EXERCISE
Rewrite the lines from the line with "Povećanje braniteljskih" to the line with "svejedno je negativan", both included, replacing "NOVOSTI" with "VIJESTI". Leave everything else unchanged.

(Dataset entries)
╭──

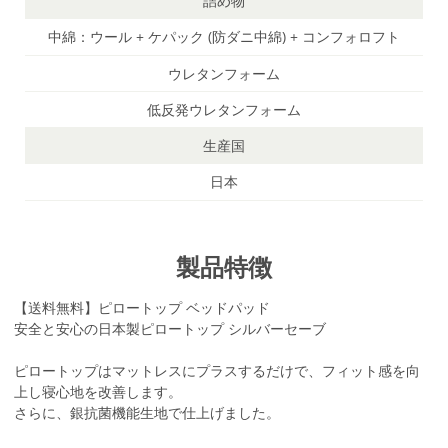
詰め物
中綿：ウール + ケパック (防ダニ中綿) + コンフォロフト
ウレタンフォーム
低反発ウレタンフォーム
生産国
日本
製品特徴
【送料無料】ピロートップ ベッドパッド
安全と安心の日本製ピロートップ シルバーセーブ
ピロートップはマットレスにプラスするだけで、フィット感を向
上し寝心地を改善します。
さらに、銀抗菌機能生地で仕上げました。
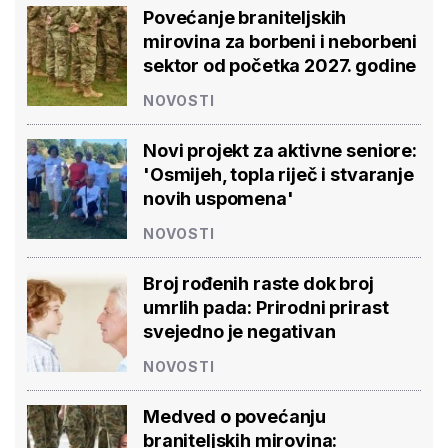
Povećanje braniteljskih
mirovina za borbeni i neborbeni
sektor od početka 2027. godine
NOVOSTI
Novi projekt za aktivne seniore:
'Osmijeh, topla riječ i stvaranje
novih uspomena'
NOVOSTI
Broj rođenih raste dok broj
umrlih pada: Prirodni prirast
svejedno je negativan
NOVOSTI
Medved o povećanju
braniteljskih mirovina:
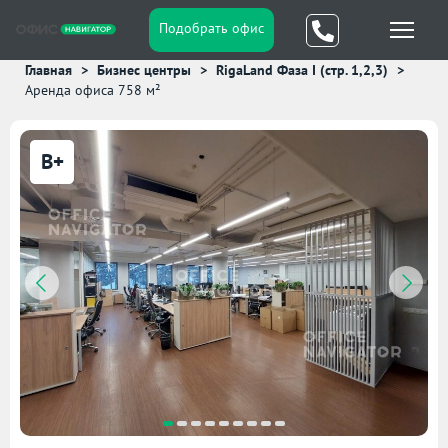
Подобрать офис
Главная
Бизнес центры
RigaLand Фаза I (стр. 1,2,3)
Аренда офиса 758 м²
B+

╰──
╭──

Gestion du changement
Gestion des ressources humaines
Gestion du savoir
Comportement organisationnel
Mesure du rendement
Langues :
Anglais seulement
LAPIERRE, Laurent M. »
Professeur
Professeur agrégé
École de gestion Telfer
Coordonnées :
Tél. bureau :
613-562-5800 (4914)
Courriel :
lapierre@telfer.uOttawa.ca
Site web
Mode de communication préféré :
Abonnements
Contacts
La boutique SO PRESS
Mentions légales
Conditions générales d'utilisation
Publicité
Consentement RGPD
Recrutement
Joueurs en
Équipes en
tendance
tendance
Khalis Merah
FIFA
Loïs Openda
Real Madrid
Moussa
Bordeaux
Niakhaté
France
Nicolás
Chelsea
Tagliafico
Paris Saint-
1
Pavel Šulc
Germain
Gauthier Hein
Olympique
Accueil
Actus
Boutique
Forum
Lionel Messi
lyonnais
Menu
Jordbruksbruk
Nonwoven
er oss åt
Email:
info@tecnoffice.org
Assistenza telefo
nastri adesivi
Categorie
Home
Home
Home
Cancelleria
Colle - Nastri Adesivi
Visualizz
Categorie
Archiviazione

╰──

ANSWER SPACE
Povećanje braniteljskih
mirovina za borbeni i neborbeni
sektor od početka 2027. godine
VIJESTI
Novi projekt za aktivne seniore:
'Osmijeh, topla riječ i stvaranje
novih uspomena'
VIJESTI
Broj rođenih raste dok broj
umrlih pada: Prirodni prirast
svejedno je negativan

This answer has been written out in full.